Start of Reading passage
If you’re unfamiliar with this Chinese-American fast food classic, sesame chicken is small pieces of tender chicken that have been coated in an egg and cornstarch, deep-fried until crispy, and then coated in a deliciously sweet, salty, and tangy sauce. The sauce also has a light but toasty flavor thanks to sesame seeds. You’ll find this dish at most Chinese-inspired takeout restaurants across America. 

Ingredients for Sesame Chicken

Here’s what you’ll need to make this easy sesame chicken recipe:

  • Chicken Thighs: We use chicken thighs for this recipe because they stay juicy and super tender without fear of drying out, and they’re very budget-friendly. You can use chicken breast, if preferred, just be careful to not overcook the chicken.
  • Cornstarch and Egg: The combination of cornstarch and egg coats the chicken, keeping it tender and providing something for the sauce to grab onto. This technique of coating meat in a cornstarch mixture is called “velveting.”
  • Soy Sauce: The base for the sauce is soy sauce, which provides plenty of salt and umami flavor.
  • Toasted Sesame Oil: Toasted sesame oil gives the sauce a deliciously nutty flavor. Make sure to get toasted oil, which has a deep amber color and a much more pronounced flavor.
End of Reading passage
▸ **The tasks**
a - In the sesame chicken passage, what is the technique of coating meat in a cornstarch mixture called?
b - Pick up the sesame chicken passage after its final line and keep writing it.
Start of Given information
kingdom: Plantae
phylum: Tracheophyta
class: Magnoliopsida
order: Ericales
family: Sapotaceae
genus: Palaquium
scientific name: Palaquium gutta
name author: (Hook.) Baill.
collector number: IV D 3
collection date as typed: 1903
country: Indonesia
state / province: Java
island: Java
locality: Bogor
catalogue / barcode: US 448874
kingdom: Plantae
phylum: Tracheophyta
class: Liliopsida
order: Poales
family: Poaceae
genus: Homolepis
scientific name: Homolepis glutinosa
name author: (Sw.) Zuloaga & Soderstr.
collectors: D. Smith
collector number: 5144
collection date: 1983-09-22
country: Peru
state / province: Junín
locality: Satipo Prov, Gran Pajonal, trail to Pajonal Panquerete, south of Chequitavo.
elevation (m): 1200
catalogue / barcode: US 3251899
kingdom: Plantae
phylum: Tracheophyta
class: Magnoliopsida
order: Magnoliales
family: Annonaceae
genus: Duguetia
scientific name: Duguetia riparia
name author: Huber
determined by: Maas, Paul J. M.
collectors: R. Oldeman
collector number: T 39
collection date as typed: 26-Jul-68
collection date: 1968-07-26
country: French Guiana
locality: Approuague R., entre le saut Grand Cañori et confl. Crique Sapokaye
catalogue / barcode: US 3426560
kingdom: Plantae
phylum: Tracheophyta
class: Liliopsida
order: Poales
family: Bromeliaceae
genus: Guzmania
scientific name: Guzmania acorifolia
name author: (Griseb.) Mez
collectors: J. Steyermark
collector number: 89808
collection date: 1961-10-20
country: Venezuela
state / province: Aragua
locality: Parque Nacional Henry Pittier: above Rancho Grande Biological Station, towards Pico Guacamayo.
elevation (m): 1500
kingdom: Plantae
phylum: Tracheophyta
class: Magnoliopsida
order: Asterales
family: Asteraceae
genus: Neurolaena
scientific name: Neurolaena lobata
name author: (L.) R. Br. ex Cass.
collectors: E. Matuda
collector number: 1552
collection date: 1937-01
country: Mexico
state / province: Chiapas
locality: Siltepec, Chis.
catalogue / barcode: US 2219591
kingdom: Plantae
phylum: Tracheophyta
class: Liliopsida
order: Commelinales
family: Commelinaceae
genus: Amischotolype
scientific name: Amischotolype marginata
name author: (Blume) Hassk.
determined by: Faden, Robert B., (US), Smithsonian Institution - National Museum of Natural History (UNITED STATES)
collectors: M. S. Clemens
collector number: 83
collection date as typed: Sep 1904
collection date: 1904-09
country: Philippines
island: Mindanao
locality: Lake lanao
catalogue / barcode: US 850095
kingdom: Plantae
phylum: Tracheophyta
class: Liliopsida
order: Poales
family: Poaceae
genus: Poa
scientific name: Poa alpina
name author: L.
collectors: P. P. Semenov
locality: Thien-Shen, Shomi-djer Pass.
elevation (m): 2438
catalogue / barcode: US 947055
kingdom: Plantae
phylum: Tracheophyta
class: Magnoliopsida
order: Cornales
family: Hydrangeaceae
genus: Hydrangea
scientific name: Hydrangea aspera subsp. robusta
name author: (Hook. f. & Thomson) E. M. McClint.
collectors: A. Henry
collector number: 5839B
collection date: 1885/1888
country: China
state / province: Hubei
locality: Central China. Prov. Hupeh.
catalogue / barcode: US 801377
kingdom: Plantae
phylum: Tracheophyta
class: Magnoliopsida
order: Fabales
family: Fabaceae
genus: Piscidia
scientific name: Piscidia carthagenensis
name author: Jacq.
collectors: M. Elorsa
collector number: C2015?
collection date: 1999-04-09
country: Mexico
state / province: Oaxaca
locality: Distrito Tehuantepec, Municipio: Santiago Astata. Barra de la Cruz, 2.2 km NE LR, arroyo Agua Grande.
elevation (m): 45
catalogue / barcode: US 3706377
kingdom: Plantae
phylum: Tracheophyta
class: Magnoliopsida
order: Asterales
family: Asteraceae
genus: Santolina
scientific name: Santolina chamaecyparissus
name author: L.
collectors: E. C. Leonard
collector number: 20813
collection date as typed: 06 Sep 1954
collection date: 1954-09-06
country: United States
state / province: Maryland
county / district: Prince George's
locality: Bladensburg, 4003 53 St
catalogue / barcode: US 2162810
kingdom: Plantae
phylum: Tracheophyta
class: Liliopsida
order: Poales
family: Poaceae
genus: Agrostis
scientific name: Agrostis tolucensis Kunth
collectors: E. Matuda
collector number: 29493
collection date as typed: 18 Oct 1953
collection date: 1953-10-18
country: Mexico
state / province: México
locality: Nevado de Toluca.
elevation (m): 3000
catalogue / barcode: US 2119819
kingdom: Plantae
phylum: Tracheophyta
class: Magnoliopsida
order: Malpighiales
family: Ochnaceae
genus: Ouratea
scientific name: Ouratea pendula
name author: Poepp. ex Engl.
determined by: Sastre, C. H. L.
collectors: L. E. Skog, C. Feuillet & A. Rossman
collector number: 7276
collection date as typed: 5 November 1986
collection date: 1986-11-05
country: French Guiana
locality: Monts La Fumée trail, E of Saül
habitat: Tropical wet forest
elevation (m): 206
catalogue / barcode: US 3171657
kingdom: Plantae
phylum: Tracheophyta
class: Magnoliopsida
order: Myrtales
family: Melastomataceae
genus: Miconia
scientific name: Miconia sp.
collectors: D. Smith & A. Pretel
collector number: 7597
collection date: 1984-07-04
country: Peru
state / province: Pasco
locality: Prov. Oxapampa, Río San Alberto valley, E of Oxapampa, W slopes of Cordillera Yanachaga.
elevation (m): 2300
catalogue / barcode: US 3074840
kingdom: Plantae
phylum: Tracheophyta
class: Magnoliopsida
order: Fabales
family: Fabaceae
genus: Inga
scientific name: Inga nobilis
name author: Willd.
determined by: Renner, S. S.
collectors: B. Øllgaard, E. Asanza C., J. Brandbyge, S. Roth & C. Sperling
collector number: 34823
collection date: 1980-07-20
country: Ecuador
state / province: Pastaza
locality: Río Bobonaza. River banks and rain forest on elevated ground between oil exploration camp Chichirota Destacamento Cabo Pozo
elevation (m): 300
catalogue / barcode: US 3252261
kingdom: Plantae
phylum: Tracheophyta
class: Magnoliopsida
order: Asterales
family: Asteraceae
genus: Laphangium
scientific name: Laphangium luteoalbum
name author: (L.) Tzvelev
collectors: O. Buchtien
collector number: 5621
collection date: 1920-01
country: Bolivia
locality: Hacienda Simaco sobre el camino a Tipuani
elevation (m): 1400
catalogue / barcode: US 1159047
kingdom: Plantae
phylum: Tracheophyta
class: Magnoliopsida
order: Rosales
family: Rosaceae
End of Given information
▸ **Responses for each task**
a - Velveting.

b -
  • Brown Sugar: Brown sugar provides sweetness to balance the salt of the soy sauce and the acidity of the vinegar. Brown sugar has a deep flavor, compared to the more one-dimensional flavor of white sugar. You can also use honey in place of the brown sugar.
  • Rice Vinegar: Rice vinegar gives the sauce a nice tangy flavor. Rice vinegar is milder than other vinegar types, which keeps the sauce in balance and not too harsh.
  • Fresh Ginger: Ginger gives the sauce zing! Be sure to use fresh ginger, not dried ginger, as it has a much more peppery flavor. Keep fresh ginger in your freezer to always have it on hand without it going bad.
  • Garlic: Garlic provides a nice savory base flavor for the sauce.
  • Sesame Seeds: Sesame seeds add even more sesame flavor to the sauce and a delicious visual appeal.
  • Cornstarch: Cornstarch thickens the sauce into a nice glaze with a translucent, glossy finish.
  • Rice and Green Onions: Serve your sesame chicken over a bed of rice with sliced green onions on top for a well rounded meal.

No Deep Frying Required

I specifically wrote this recipe for those of you out there who hate deep frying as much as I do. This recipe uses a very small amount of oil to cook the chicken and because of that, you don’t get super crispy edges as you would with a deep fry, but the trade-off is well worth it in my opinion. No leftover oil to deal with, no cooking oil smell filling your house, and no splattering oil trying to kill you. So worth sacrificing crispy edges.

What to Serve with Sesame Chicken

I like to pair my Easy Sesame Chicken with jasmine rice and a little steamed broccoli. It’s a super simple meal that is very satisfying, and stores well for meal prep! It also goes great with Crunchy Cabbage Salad, Sesame Cucumber Salad, Easy Egg Drop Soup, Savory Coconut Rice.

Overhead view of a frying pan full of sesame chicken with a wooden spatula.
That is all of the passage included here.